Re: added diagrams to "Using XML Schema Data Types..."

From: pat hayes (phayes@ai.uwf.edu)
Date: 02/07/01


>[Dan, to Peter:]
>I'm not sure what you mean by "the definition of a property".
>Do you mean that there's always exactly one such definition?
>how much stuff goes in a definition? I know what documents
>are and I know what statements/formulas/assertions are.
>Maybe I can read "a document containing statements relevant
>to some property" in place of "the definition of a property."

Let me suggest that a better phrasing might be "a collection of 
statements which together are sufficient to define a property". The 
point being that while these might not be all in one place (the web 
being what it is) and while they may need to assembled in a piecemeal 
fashion, nevertheless they do all need to be somehow got together 
before certain operations can be done reliably (that is, one can jump 
ahead without having them all, maybe, but at the risk of needing to 
later make corrections, whereas if one knows that one has them all in 
hand, one can be sure that the next step is sound.). Analogy might be 
the packets which comprise an email message, which have to be all 
gathered together to reconstruct the message reliably in toto, though 
one could make do with only some of them in an emergency (but would 
later have to move things along to fill in the gaps, etc.)

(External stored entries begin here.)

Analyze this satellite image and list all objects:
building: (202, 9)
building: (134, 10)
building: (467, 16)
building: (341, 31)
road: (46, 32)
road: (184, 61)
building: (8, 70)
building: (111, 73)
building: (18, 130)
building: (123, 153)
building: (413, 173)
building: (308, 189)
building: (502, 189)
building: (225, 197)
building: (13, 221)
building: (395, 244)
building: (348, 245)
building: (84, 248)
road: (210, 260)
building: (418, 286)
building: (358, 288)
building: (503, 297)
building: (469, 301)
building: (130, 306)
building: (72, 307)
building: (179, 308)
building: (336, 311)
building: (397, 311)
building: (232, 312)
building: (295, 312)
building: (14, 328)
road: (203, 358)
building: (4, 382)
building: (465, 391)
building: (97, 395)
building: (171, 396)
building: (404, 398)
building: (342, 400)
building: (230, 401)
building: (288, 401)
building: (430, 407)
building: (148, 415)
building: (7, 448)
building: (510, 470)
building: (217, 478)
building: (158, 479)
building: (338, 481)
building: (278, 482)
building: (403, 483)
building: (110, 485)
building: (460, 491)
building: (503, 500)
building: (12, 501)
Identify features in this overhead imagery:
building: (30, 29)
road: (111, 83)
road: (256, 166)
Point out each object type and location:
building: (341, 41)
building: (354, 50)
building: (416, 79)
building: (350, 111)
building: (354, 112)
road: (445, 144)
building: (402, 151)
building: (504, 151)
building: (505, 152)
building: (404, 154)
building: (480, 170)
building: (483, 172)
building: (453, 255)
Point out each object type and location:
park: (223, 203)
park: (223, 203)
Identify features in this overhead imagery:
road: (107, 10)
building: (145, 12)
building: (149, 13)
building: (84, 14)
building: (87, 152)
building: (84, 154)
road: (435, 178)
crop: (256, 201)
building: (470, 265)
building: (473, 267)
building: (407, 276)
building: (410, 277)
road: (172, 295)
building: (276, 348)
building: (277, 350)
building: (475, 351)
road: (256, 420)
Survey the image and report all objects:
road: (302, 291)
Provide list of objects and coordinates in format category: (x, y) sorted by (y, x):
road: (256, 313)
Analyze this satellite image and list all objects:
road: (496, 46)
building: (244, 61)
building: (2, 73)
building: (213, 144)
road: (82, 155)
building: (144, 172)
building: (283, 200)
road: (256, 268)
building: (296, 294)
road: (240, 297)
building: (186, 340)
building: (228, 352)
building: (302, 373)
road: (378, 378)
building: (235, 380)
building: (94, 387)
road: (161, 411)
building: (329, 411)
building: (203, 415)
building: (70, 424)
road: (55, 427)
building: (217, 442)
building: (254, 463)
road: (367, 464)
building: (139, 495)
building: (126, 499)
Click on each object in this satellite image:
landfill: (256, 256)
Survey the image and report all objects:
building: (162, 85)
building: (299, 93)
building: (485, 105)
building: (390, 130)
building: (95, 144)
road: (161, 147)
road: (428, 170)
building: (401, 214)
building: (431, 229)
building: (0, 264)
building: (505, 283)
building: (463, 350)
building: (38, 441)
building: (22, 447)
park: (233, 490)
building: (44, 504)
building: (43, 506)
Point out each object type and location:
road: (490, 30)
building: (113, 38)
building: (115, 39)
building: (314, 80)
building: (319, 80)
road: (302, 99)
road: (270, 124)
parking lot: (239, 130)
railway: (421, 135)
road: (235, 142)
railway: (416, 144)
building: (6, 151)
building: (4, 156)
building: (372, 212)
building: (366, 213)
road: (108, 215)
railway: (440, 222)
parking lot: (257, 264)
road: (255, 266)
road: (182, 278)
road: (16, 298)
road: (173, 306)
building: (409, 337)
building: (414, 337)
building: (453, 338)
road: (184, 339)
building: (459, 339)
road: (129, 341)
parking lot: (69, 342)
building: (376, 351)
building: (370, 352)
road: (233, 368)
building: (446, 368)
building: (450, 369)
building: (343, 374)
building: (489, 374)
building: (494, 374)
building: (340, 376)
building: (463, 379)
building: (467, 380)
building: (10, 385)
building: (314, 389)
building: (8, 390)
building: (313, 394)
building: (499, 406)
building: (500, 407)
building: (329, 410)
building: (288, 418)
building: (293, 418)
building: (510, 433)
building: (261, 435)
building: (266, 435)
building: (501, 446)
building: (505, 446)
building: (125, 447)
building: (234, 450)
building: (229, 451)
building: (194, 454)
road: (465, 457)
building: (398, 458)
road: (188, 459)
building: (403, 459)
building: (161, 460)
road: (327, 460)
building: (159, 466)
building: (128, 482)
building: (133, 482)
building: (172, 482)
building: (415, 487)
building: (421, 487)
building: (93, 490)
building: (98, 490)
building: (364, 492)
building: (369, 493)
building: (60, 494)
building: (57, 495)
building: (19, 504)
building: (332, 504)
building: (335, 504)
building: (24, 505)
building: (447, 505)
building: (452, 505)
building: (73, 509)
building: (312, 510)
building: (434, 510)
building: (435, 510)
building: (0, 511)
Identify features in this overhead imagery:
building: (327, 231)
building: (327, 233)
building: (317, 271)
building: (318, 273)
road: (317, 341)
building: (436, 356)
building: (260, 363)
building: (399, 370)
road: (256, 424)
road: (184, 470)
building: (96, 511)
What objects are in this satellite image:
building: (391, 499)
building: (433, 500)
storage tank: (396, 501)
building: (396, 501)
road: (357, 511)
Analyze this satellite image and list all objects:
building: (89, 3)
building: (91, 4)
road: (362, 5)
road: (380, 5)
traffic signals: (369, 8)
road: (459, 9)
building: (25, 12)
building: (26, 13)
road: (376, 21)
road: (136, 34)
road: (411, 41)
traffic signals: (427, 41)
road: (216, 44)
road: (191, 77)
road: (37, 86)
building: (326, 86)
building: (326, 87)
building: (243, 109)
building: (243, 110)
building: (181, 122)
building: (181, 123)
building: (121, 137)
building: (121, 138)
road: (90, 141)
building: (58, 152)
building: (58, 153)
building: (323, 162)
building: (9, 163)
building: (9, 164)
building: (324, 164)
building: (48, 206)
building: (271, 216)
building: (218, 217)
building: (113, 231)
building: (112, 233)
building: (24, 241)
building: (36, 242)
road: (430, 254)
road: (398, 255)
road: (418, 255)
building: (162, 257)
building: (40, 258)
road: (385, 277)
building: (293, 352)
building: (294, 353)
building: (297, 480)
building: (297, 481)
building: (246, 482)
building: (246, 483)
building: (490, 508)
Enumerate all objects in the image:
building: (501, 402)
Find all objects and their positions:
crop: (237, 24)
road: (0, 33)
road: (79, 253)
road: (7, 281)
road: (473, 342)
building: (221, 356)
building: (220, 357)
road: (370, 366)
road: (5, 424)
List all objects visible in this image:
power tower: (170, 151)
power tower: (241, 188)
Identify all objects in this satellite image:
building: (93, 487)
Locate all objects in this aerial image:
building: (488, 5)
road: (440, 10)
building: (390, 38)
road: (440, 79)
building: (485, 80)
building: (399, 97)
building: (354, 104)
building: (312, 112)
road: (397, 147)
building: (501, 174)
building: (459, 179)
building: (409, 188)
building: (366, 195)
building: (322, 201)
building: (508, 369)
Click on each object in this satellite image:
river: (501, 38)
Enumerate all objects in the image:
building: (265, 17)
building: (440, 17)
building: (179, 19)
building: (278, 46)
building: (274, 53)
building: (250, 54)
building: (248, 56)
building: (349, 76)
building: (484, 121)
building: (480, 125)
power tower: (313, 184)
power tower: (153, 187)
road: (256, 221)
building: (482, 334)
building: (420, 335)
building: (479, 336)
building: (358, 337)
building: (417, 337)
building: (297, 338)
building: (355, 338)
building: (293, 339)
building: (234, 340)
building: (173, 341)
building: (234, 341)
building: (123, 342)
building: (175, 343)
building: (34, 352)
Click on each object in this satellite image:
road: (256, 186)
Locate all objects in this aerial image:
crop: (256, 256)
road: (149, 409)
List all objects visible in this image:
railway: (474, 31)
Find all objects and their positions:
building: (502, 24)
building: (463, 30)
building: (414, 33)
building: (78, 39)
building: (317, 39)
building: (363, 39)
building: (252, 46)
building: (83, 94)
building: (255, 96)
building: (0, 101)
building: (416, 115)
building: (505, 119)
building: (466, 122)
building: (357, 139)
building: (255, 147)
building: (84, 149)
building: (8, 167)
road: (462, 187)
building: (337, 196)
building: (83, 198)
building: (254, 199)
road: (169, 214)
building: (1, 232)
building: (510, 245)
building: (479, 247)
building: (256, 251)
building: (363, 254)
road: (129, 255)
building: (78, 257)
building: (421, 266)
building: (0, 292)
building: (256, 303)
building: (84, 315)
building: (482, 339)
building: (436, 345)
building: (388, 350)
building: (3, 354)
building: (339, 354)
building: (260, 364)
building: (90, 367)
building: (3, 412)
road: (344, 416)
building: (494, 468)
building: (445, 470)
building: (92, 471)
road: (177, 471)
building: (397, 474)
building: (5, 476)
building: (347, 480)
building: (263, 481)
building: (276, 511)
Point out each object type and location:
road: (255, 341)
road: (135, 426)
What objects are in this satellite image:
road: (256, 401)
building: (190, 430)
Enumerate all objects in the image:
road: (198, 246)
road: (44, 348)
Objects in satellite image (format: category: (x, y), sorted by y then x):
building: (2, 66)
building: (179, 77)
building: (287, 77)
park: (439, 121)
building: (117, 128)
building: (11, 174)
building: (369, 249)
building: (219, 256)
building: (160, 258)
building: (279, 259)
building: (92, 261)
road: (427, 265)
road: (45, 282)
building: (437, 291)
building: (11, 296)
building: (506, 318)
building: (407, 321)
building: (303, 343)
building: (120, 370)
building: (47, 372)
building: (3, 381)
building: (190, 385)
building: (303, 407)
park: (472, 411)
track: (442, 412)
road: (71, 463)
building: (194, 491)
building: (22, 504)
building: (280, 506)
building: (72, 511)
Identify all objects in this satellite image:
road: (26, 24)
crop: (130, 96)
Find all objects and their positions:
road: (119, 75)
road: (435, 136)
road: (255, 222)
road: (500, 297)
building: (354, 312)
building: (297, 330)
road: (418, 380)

Your beef with Peter seems to be, if I follow you, that since we have 
to allow 'extendability' by adding further information (since it 
might be scattered around anywhere and we might find it at any time, 
this being a pull technology, etc.) that the web-logic cannot permit 
the use of such 'required' conditions. But I think there are two 
issues: one, we may have to gather data where we find it and have to 
take it as it comes, and two, we shouldnt always be in a nonmonotonic 
position of maybe having to undo things that have been done. One can 
have both of these, at the cost of delaying some things until one is 
certain one knows what to do. But delaying isn't the same as undoing.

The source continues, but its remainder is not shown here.